A Ricardo Piglia
lo conocí una tarde de lluvia en Adrogué. Me invitó un café por lástima y
estuvimos charlando un buen rato.
Yo había ido a llevar a una amiga hasta su casa. Estaba lloviendo mucho y
como tenía el auto en la puerta, le ofrecí llevarla; ella, sin dudarlo mucho,
aceptó. Después de dejarla me tuve que desviar un poco de mi recorrido usual
porque la calle estaba inundada. Sin que el azar tuviera que intervenir
demasiado, en menos de 10 minutos me había perdido.

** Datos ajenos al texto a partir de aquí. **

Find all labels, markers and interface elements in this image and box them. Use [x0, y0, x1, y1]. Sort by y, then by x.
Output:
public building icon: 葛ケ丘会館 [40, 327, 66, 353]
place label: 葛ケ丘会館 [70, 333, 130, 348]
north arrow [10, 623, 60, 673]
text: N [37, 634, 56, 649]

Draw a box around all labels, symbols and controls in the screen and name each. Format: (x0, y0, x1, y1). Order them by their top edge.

Los días soleados, Adrogué es un lugar
digno de admiración: las casas antiguas, las calles empedradas y los árboles
inmensos dan la sensación de estar en otra época, en un lugar calmo y tranquilo,
tal vez sin luz eléctrica ni coches a motor. Pero los días de tormenta, Adrogué
es un lugar muy parecido a tantos otros del conurbano: las casas se mojan, las
calles se inundan, los árboles se caen, el cielo es gris y todo está oscuro. A
esto tenemos que sumarle que todos los vidrios de mi auto estaban empañados y
que no tenía ni idea de cómo volver a mi casa. La lluvia caía de arriba abajo,
pero también de izquierda a derecha y de derecha a izquierda. El ruido del
limpiaparabrisas inútil y del agua golpeando con fuerza sobre la chapa del auto
me hacían doler la cabeza y encima (¿por qué negarlo?) tenía un poco de miedo
de que cayera un hermoso y robusto pino centenario de esos que adornan las
pintorescas veredas de Adrogué encima del coche conmigo adentro.

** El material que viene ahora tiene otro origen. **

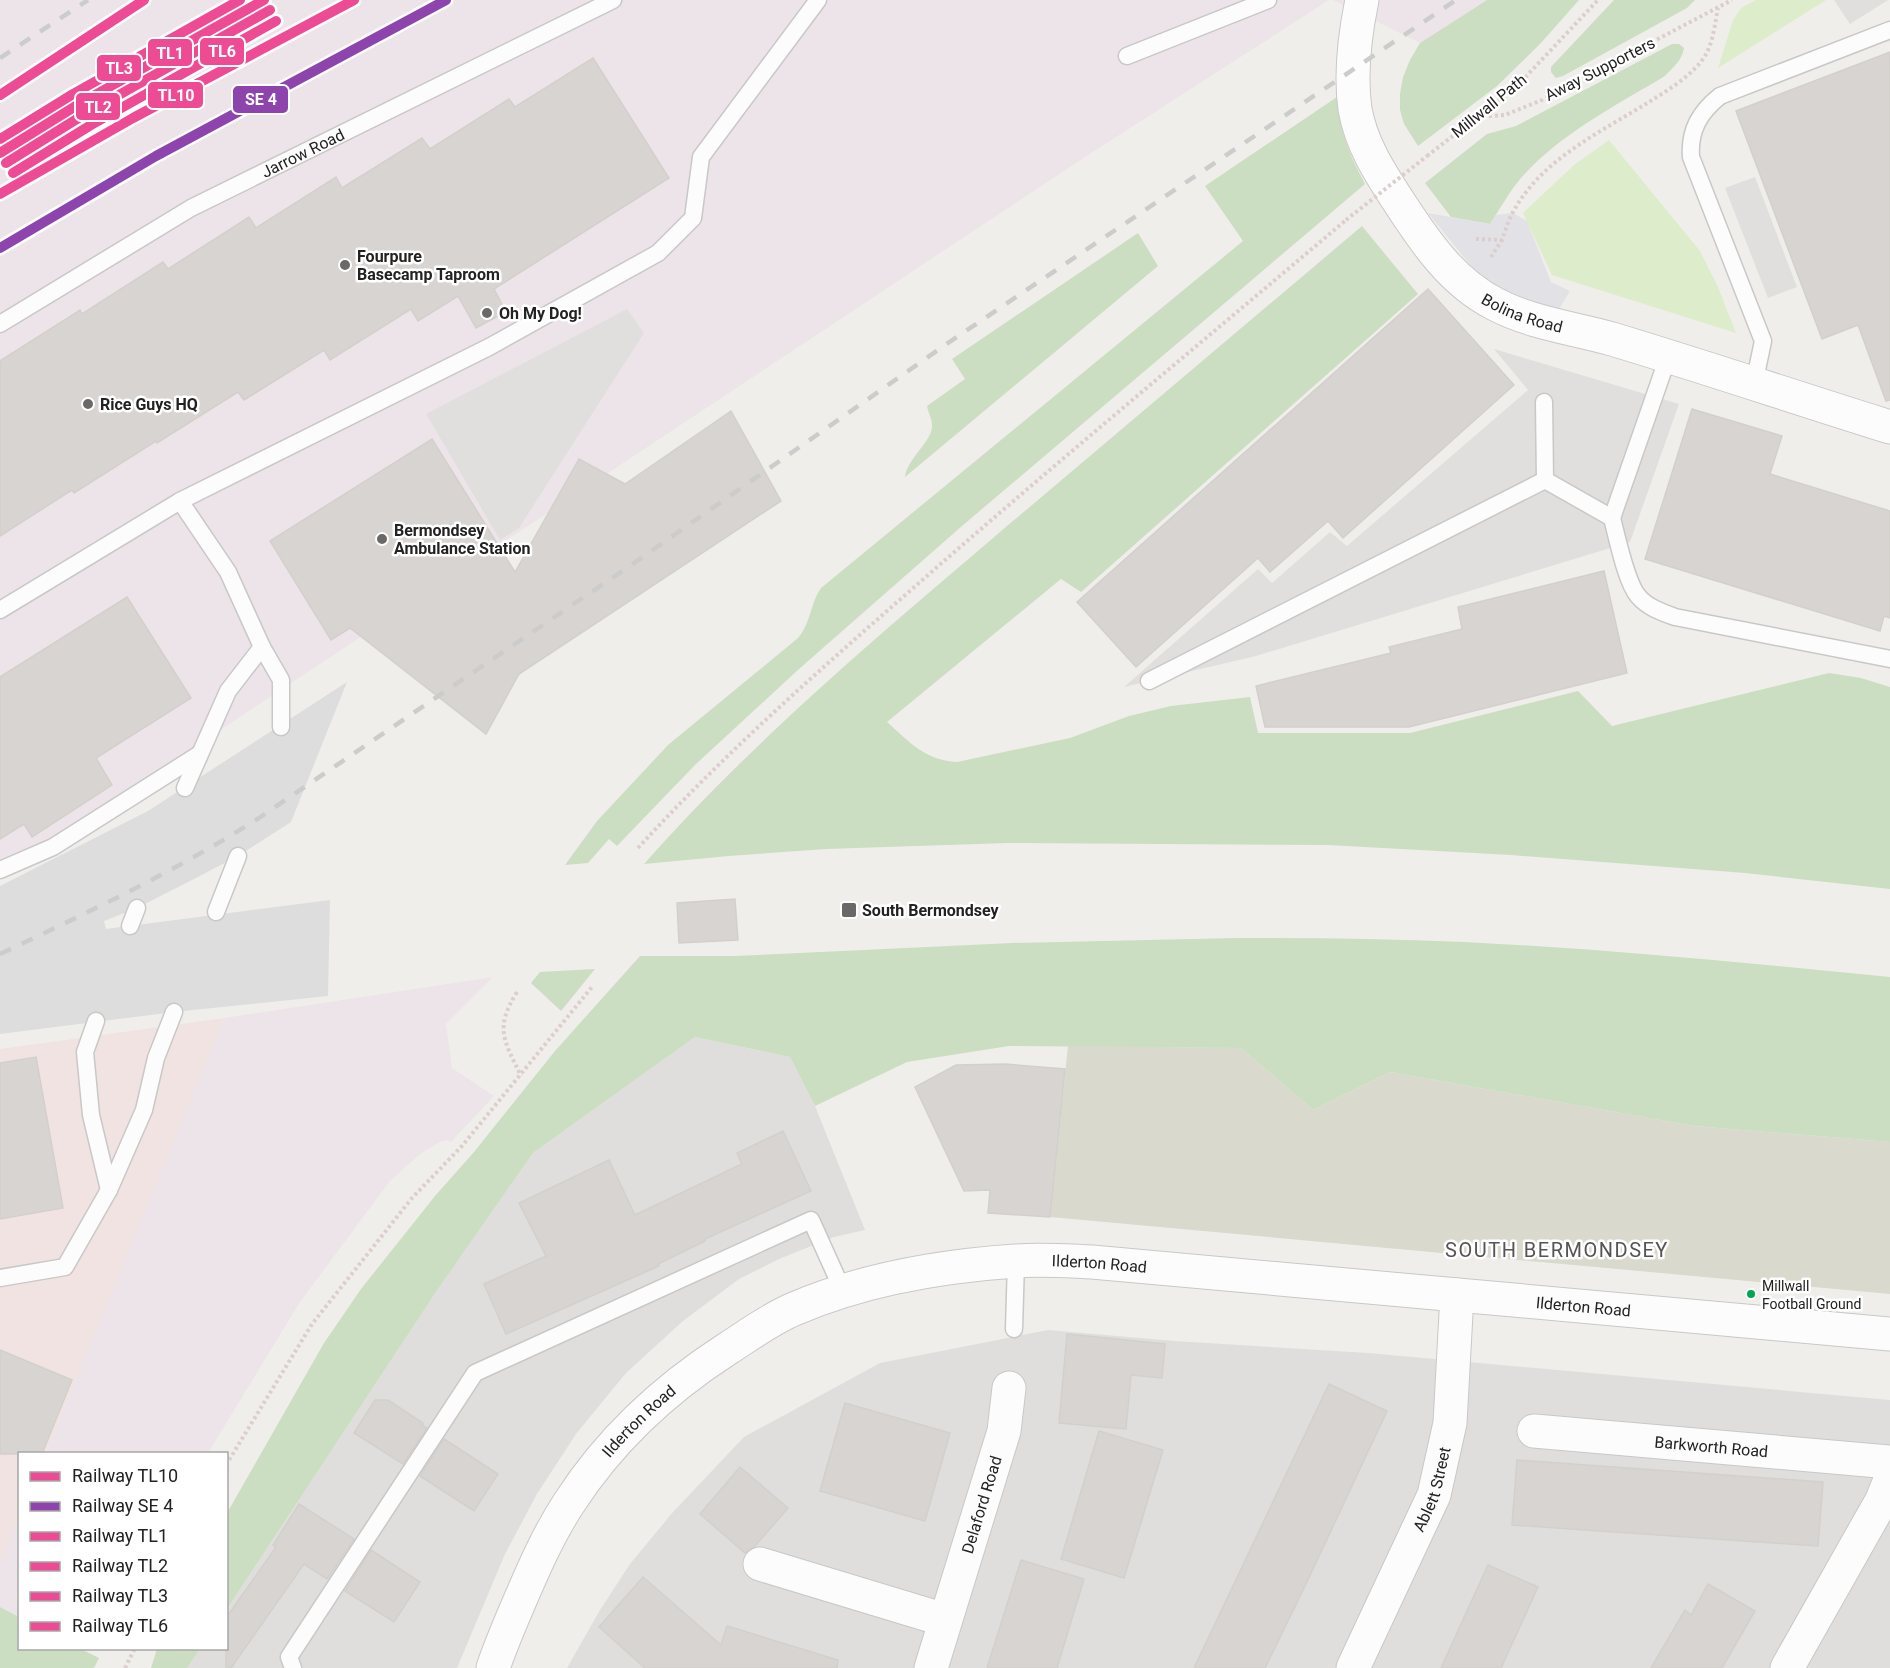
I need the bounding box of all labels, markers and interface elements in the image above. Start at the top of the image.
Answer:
street label: Away Supporters [1542,33,1658,105]
line badge: TL6 [199,37,245,66]
line badge: TL1 [147,38,193,67]
text: TL6 [208,42,236,61]
text: TL1 [156,44,184,63]
line badge: TL3 [96,54,142,82]
text: TL3 [105,59,133,78]
street label: Millwall Path [1448,70,1530,142]
line badge: TL10 [147,81,204,109]
line badge: SE 4 [232,85,289,114]
text: TL10 [158,86,194,105]
text: SE 4 [245,90,277,109]
line badge: TL2 [75,92,121,121]
text: TL2 [84,98,112,117]
street label: Jarrow Road [258,125,347,181]
place label: Fourpure Basecamp Taproom [357,247,500,284]
marker: Fourpure Basecamp Taproom [338,258,352,272]
street label: Bolina Road [1478,289,1565,336]
place label: Oh My Dog! [499,304,582,323]
marker: Oh My Dog! [480,306,494,320]
place label: Rice Guys HQ [100,395,198,414]
marker: Rice Guys HQ [81,397,95,411]
place label: Bermondsey Ambulance Station [394,521,531,558]
marker: Bermondsey Ambulance Station [375,532,389,546]
marker: South Bermondsey [840,901,858,919]
place label: South Bermondsey [862,901,1000,920]
district label: SOUTH BERMONDSEY [1445,1238,1669,1262]
street label: Ilderton Road [1052,1251,1148,1276]
place label: Millwall Football Ground [1762,1278,1861,1312]
marker: Millwall Football Ground [1745,1288,1757,1300]
street label: Ilderton Road [1535,1293,1632,1320]
street label: Ilderton Road [598,1381,679,1461]
street label: Barkworth Road [1654,1432,1769,1461]
street label: Ablett Street [1409,1445,1454,1535]
legend [18,1452,228,1650]
street label: Delaford Road [957,1453,1005,1556]
text: Railway TL10 [72,1465,178,1486]
text: Railway SE 4 [72,1495,173,1516]
text: Railway TL1 [72,1525,168,1546]
text: Railway TL2 [72,1555,168,1576]
text: Railway TL3 [72,1585,168,1606]
text: Railway TL6 [72,1615,168,1636]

Inesperadamente, en una esquina alejada de cualquier indicio de
civilización, vi un barcito. O más bien una cafetería. Por entre los vidrios
empañados del coche, se veía el cartel luminoso: “Ramos” se llamaba, o algo
así. Las luces estaban prendidas, así que estacioné donde pude y entré. Pensaba
quedarme un rato hasta que pasara la tormenta. No había salido con plata de
casa, y en los bolsillos tenía lo necesario para pagar menos de medio café.

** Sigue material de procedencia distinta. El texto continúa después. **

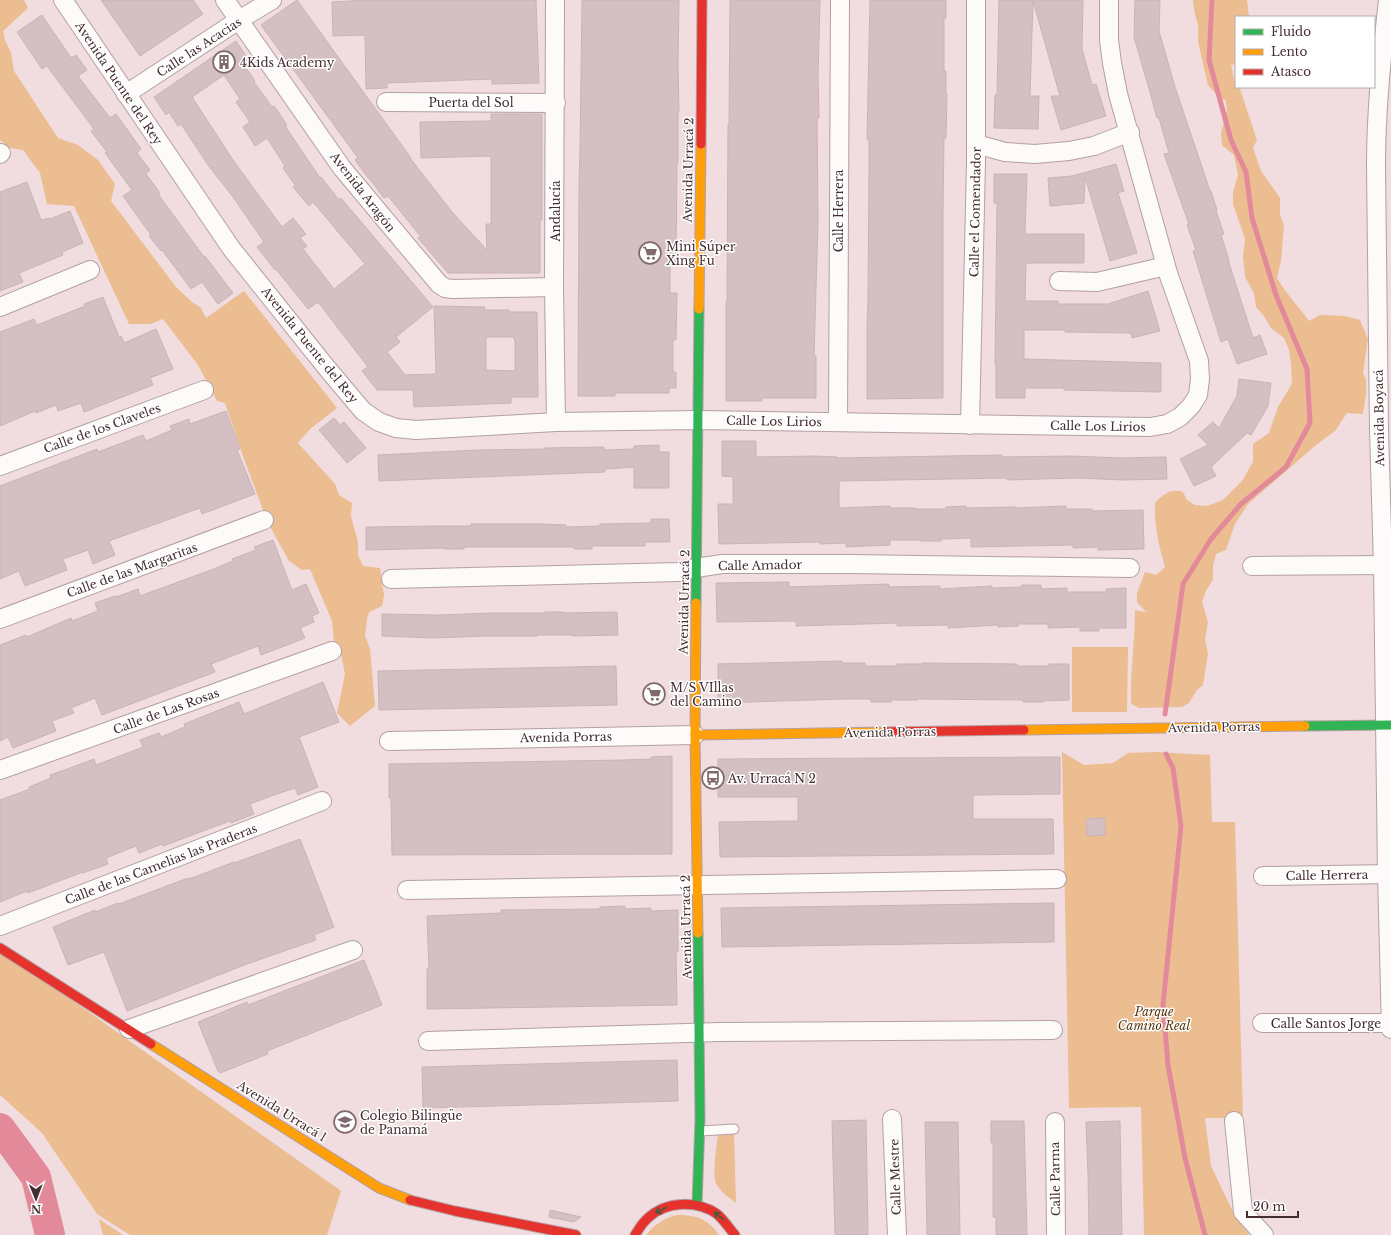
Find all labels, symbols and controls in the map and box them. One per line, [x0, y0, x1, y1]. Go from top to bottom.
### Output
street label: Calle las Acacias [154, 14, 244, 80]
legend [1235, 16, 1375, 88]
street label: Avenida Puente del Rey [72, 18, 166, 148]
text: Fluido [1271, 24, 1311, 39]
text: Lento [1271, 44, 1307, 59]
building icon: 4Kids Academy [211, 49, 237, 75]
place label: 4Kids Academy [240, 55, 335, 70]
text: Atasco [1270, 64, 1311, 79]
street label: Puerta del Sol [428, 95, 514, 110]
street label: Avenida Urracá 2 [680, 117, 696, 224]
street label: Calle el Comendador [966, 146, 984, 277]
street label: Avenida Aragón [327, 148, 399, 235]
street label: Calle Herrera [831, 169, 846, 252]
street label: Andalucía [548, 180, 563, 243]
place label: Mini Súper Xing Fu [666, 239, 736, 268]
supermarket icon: Mini Súper Xing Fu [637, 240, 663, 266]
street label: Avenida Puente del Rey [258, 283, 362, 406]
street label: Avenida Boyacá [1371, 369, 1387, 468]
street label: Calle de los Claveles [41, 400, 163, 456]
street label: Calle Los Lirios [726, 413, 822, 429]
street label: Calle Los Lirios [1050, 418, 1146, 434]
street label: Calle de las Margaritas [65, 539, 199, 601]
street label: Avenida Urracá 2 [676, 549, 692, 656]
street label: Calle Amador [718, 557, 803, 573]
place label: M/S VIllas del Camino [670, 680, 742, 709]
supermarket icon: M/S VIllas del Camino [641, 681, 667, 707]
street label: Calle de Las Rosas [111, 685, 221, 737]
street label: Avenida Porras [1167, 719, 1260, 735]
street label: Avenida Porras [843, 724, 936, 740]
street label: Avenida Porras [519, 729, 612, 745]
bus stop icon: Av. Urracá N 2 [700, 765, 726, 791]
place label: Av. Urracá N 2 [727, 771, 816, 786]
street label: Calle de las Camelias las Praderas [63, 820, 259, 908]
street label: Calle Herrera [1286, 867, 1369, 883]
street label: Avenida Urracá 2 [678, 874, 694, 981]
park label: Parque Camino Real [1118, 1004, 1190, 1033]
street label: Calle Santos Jorge [1271, 1016, 1381, 1031]
street label: Avenida Urracá 1 [234, 1077, 330, 1145]
place label: Colegio Bilingüe de Panamá [360, 1108, 463, 1137]
school or university icon: Colegio Bilingüe de Panamá [332, 1109, 358, 1135]
street label: Calle Mestre [886, 1138, 904, 1215]
street label: Calle Parma [1047, 1141, 1063, 1216]
north arrow [16, 1179, 56, 1219]
scale bar [1247, 1193, 1298, 1219]
text: 20 m [1253, 1199, 1285, 1214]
text: N [30, 1202, 41, 1216]
one-way arrow [655, 1207, 667, 1214]
one-way arrow [713, 1212, 724, 1221]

Confiaba en la piedad del empleado para que me dejara sentarme hasta que
amainara la tormenta, y en el libro de Onetti que por esas cosas curiosas de la
vida sí había agarrado antes de salir de casa, para entretenerme. El lugar
estaba casi desierto. Me senté en una mesa y en seguida vino el mozo, un tipo
gordo, asmático, que respiraba con un jadeo pesado.